With this change, it does work even when reusing grass0 for the sphere (well, sort of, it seems there’s a race condition somewhere… So better to stick with a cloned material).

I don’t see isSynchronized() being the bottleneck on my computer. It’s rather Engine.updateDynamicVertexBuffer, which is used to update the matrices for the clones, so it’s more or less expected.

That’s because the source robot is being culled, so no problem here.

I don’t have this error in the PG nor on my computer.

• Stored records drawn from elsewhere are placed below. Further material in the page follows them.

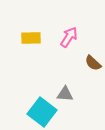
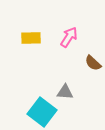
gray triangle: moved 2 px up
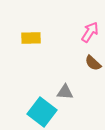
pink arrow: moved 21 px right, 5 px up
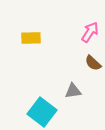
gray triangle: moved 8 px right, 1 px up; rotated 12 degrees counterclockwise
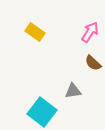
yellow rectangle: moved 4 px right, 6 px up; rotated 36 degrees clockwise
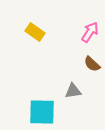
brown semicircle: moved 1 px left, 1 px down
cyan square: rotated 36 degrees counterclockwise
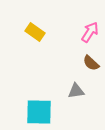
brown semicircle: moved 1 px left, 1 px up
gray triangle: moved 3 px right
cyan square: moved 3 px left
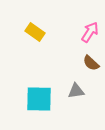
cyan square: moved 13 px up
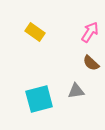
cyan square: rotated 16 degrees counterclockwise
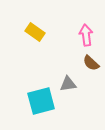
pink arrow: moved 4 px left, 3 px down; rotated 40 degrees counterclockwise
gray triangle: moved 8 px left, 7 px up
cyan square: moved 2 px right, 2 px down
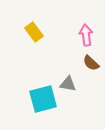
yellow rectangle: moved 1 px left; rotated 18 degrees clockwise
gray triangle: rotated 18 degrees clockwise
cyan square: moved 2 px right, 2 px up
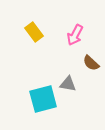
pink arrow: moved 11 px left; rotated 145 degrees counterclockwise
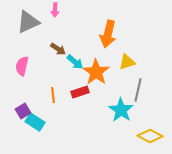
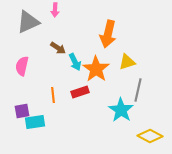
brown arrow: moved 1 px up
cyan arrow: rotated 24 degrees clockwise
orange star: moved 3 px up
purple square: moved 1 px left; rotated 21 degrees clockwise
cyan rectangle: rotated 42 degrees counterclockwise
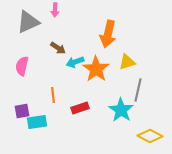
cyan arrow: rotated 96 degrees clockwise
red rectangle: moved 16 px down
cyan rectangle: moved 2 px right
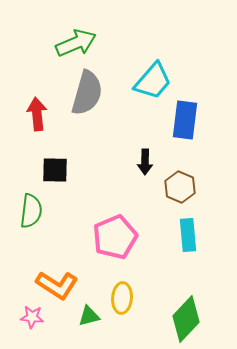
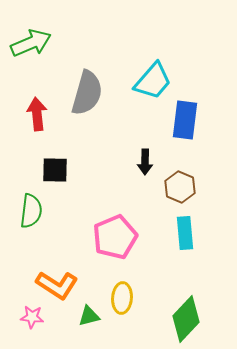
green arrow: moved 45 px left
cyan rectangle: moved 3 px left, 2 px up
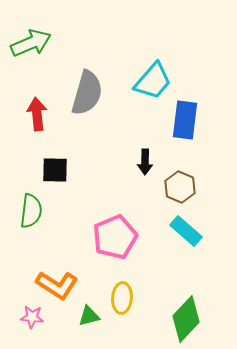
cyan rectangle: moved 1 px right, 2 px up; rotated 44 degrees counterclockwise
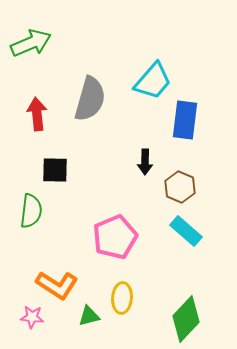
gray semicircle: moved 3 px right, 6 px down
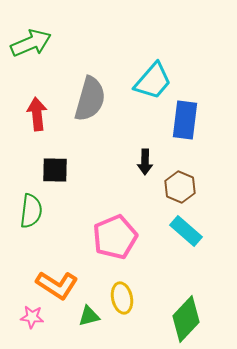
yellow ellipse: rotated 16 degrees counterclockwise
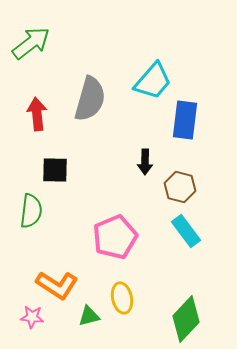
green arrow: rotated 15 degrees counterclockwise
brown hexagon: rotated 8 degrees counterclockwise
cyan rectangle: rotated 12 degrees clockwise
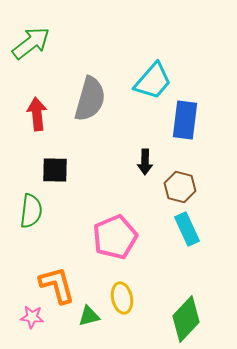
cyan rectangle: moved 1 px right, 2 px up; rotated 12 degrees clockwise
orange L-shape: rotated 138 degrees counterclockwise
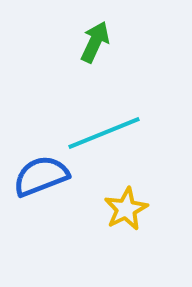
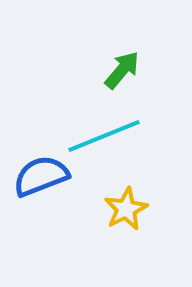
green arrow: moved 27 px right, 28 px down; rotated 15 degrees clockwise
cyan line: moved 3 px down
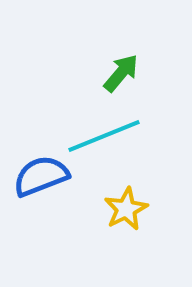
green arrow: moved 1 px left, 3 px down
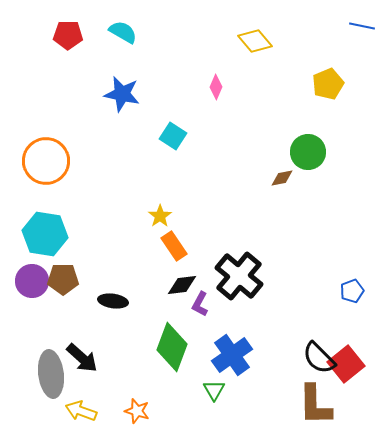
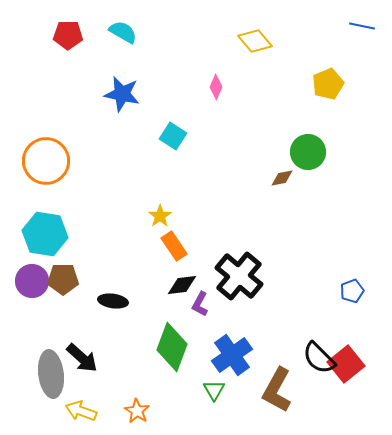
brown L-shape: moved 38 px left, 15 px up; rotated 30 degrees clockwise
orange star: rotated 15 degrees clockwise
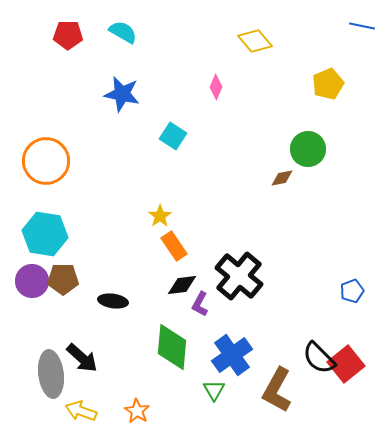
green circle: moved 3 px up
green diamond: rotated 15 degrees counterclockwise
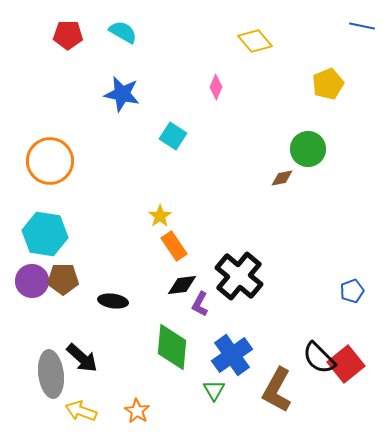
orange circle: moved 4 px right
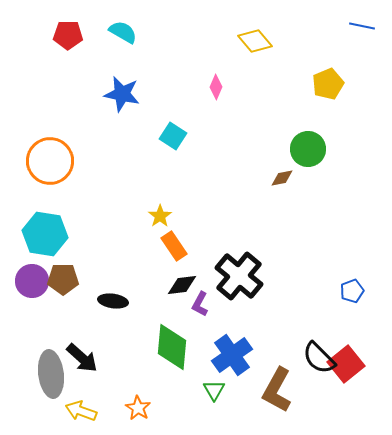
orange star: moved 1 px right, 3 px up
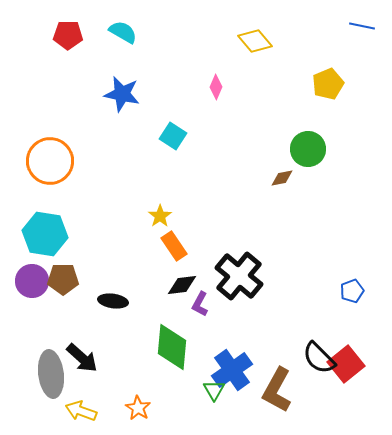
blue cross: moved 15 px down
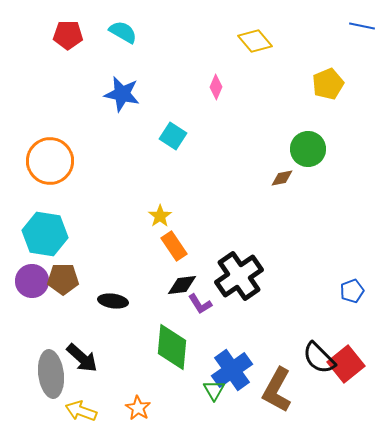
black cross: rotated 15 degrees clockwise
purple L-shape: rotated 60 degrees counterclockwise
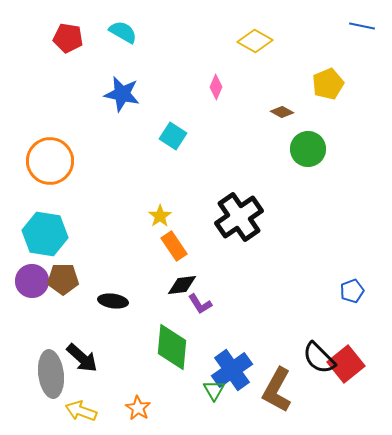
red pentagon: moved 3 px down; rotated 8 degrees clockwise
yellow diamond: rotated 20 degrees counterclockwise
brown diamond: moved 66 px up; rotated 40 degrees clockwise
black cross: moved 59 px up
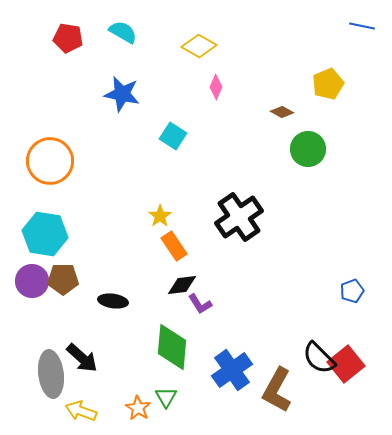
yellow diamond: moved 56 px left, 5 px down
green triangle: moved 48 px left, 7 px down
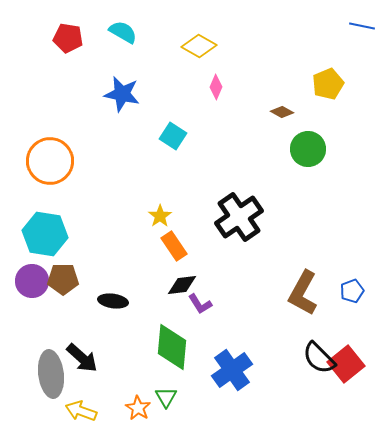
brown L-shape: moved 26 px right, 97 px up
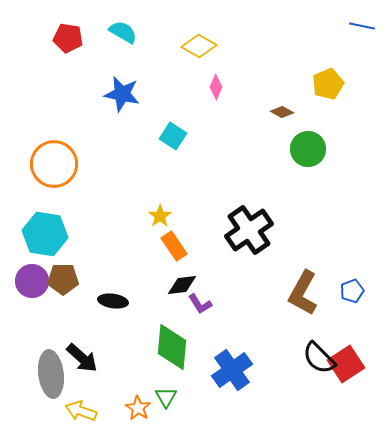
orange circle: moved 4 px right, 3 px down
black cross: moved 10 px right, 13 px down
red square: rotated 6 degrees clockwise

Maybe that’s because you added a second renderLoop / scene.render function in the PG. The PG environment already sets up a render loop, so no need to create one. I have removed it and used scene.onBeforeRenderObservable.add to update the time uniform instead:

It’s still Engine.updateDynamicVertexBuffer that takes the most time, so I think it’s ok. After that, it is Scene._evaluateActiveMeshes, so we could freeze some meshes to improve the performance (scene.freezeActiveMeshes()), but for a demo I think there’s no need to do that.

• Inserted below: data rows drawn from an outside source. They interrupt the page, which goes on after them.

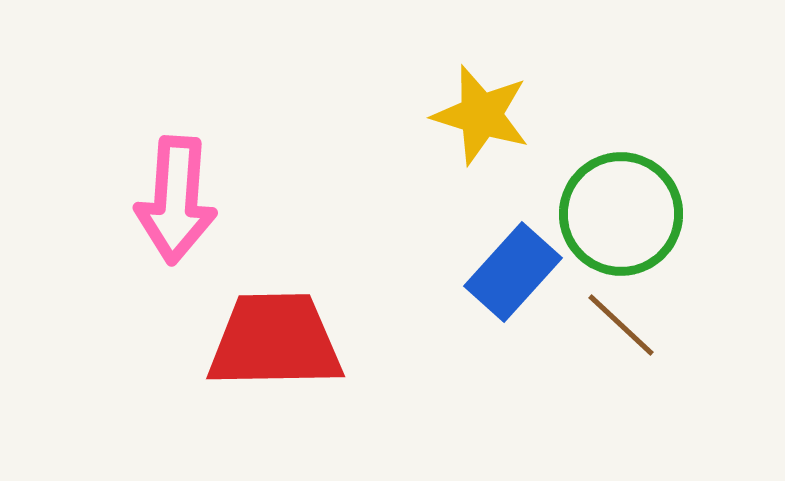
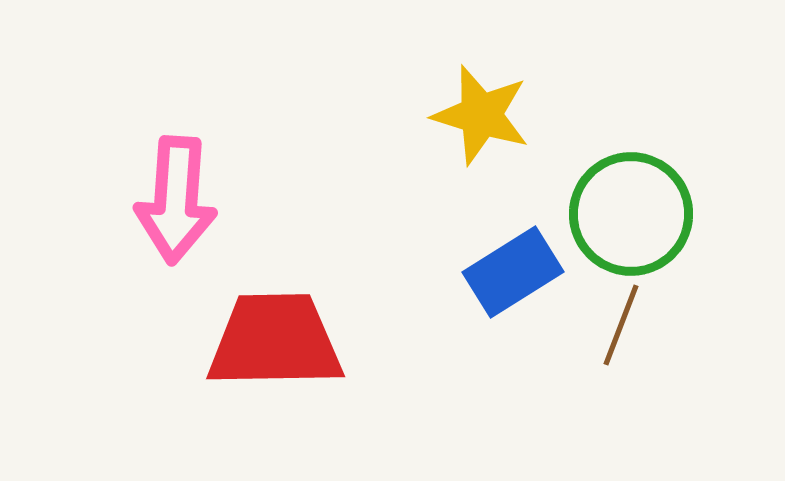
green circle: moved 10 px right
blue rectangle: rotated 16 degrees clockwise
brown line: rotated 68 degrees clockwise
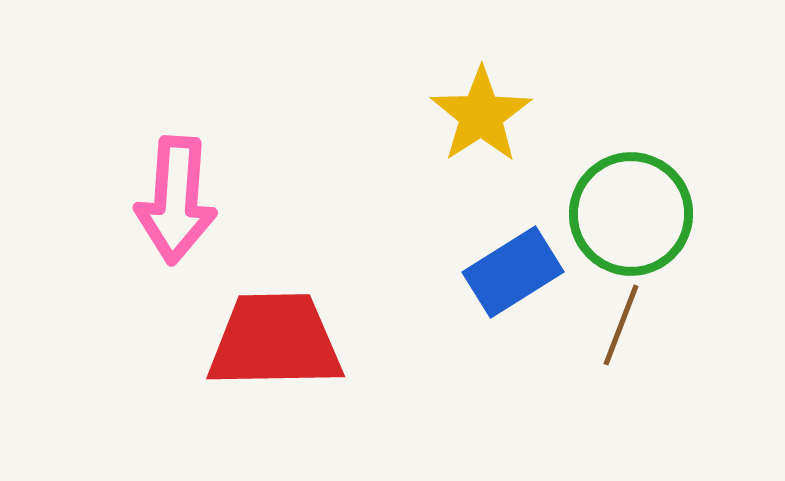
yellow star: rotated 22 degrees clockwise
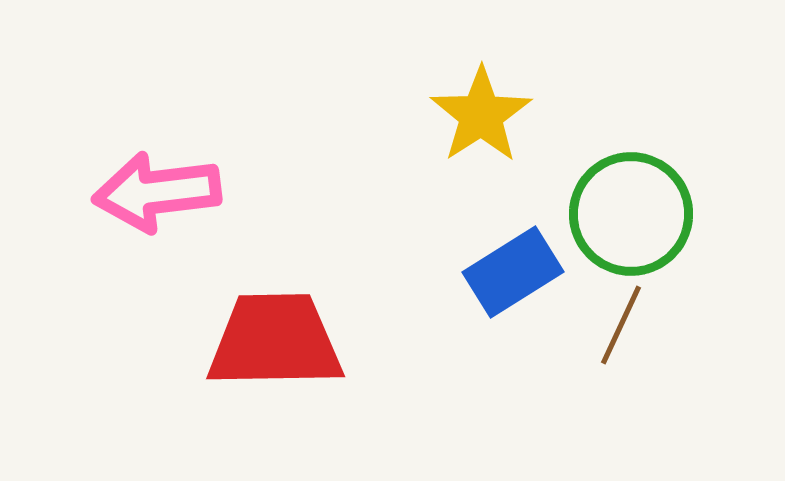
pink arrow: moved 19 px left, 8 px up; rotated 79 degrees clockwise
brown line: rotated 4 degrees clockwise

Nice caustic effect by the way!

Got if. I also needed ('isReady' in mesh) besides mesh.isReady(true) or in some cases the scene would crash – perhaps another race. Everything is fast in the PG demos now.

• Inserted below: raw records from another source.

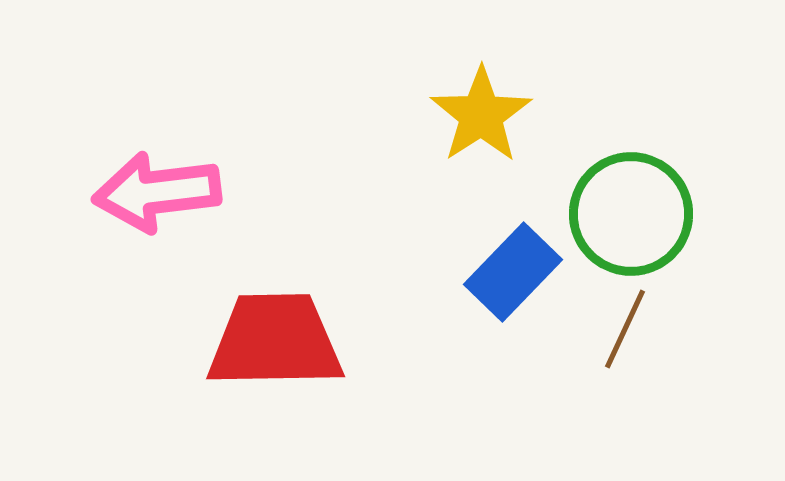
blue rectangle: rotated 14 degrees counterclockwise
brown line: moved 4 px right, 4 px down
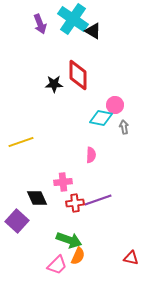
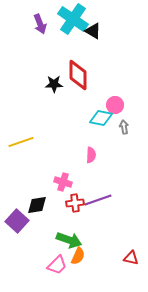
pink cross: rotated 24 degrees clockwise
black diamond: moved 7 px down; rotated 75 degrees counterclockwise
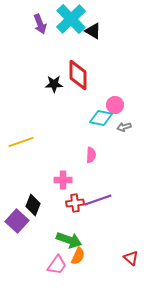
cyan cross: moved 2 px left; rotated 12 degrees clockwise
gray arrow: rotated 96 degrees counterclockwise
pink cross: moved 2 px up; rotated 18 degrees counterclockwise
black diamond: moved 4 px left; rotated 60 degrees counterclockwise
red triangle: rotated 28 degrees clockwise
pink trapezoid: rotated 10 degrees counterclockwise
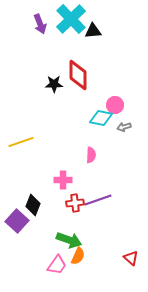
black triangle: rotated 36 degrees counterclockwise
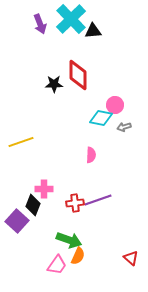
pink cross: moved 19 px left, 9 px down
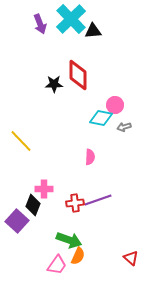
yellow line: moved 1 px up; rotated 65 degrees clockwise
pink semicircle: moved 1 px left, 2 px down
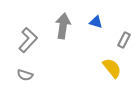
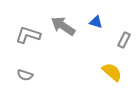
gray arrow: rotated 65 degrees counterclockwise
gray L-shape: moved 5 px up; rotated 115 degrees counterclockwise
yellow semicircle: moved 4 px down; rotated 10 degrees counterclockwise
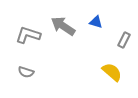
gray semicircle: moved 1 px right, 3 px up
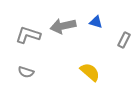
gray arrow: rotated 45 degrees counterclockwise
yellow semicircle: moved 22 px left
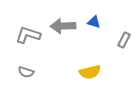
blue triangle: moved 2 px left
gray arrow: rotated 10 degrees clockwise
yellow semicircle: rotated 125 degrees clockwise
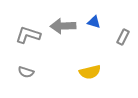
gray rectangle: moved 1 px left, 3 px up
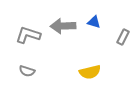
gray semicircle: moved 1 px right, 1 px up
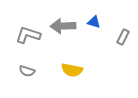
yellow semicircle: moved 18 px left, 2 px up; rotated 25 degrees clockwise
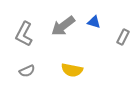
gray arrow: rotated 35 degrees counterclockwise
gray L-shape: moved 4 px left, 1 px up; rotated 80 degrees counterclockwise
gray semicircle: rotated 42 degrees counterclockwise
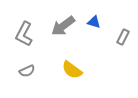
yellow semicircle: rotated 25 degrees clockwise
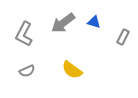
gray arrow: moved 3 px up
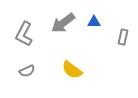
blue triangle: rotated 16 degrees counterclockwise
gray rectangle: rotated 14 degrees counterclockwise
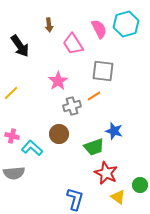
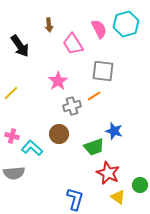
red star: moved 2 px right
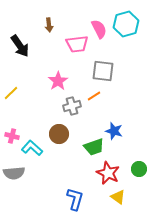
pink trapezoid: moved 4 px right; rotated 65 degrees counterclockwise
green circle: moved 1 px left, 16 px up
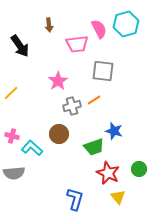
orange line: moved 4 px down
yellow triangle: rotated 14 degrees clockwise
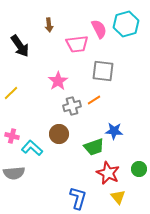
blue star: rotated 12 degrees counterclockwise
blue L-shape: moved 3 px right, 1 px up
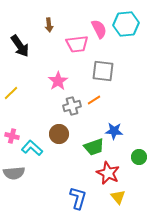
cyan hexagon: rotated 10 degrees clockwise
green circle: moved 12 px up
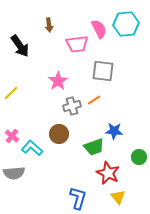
pink cross: rotated 24 degrees clockwise
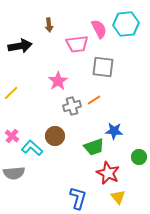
black arrow: rotated 65 degrees counterclockwise
gray square: moved 4 px up
brown circle: moved 4 px left, 2 px down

This only happens on my own app, when I use a gltf model with instances. It didn’t happen on 4.0.x. I couldn’t reproduce it on the PG with the models there, so it may be something specific to this file. I’ll try to make a PG to reproduce it.

Thanks, but I now noticed I’m using the wrong variable vUV instead of coord on the shader. The caustic should use the world xz coordinate as its uv texture. Looks better now: https://www.babylonjs-playground.com/#S1W87B#3

I created a new PR with the changes you proposed to the code and the updated PG.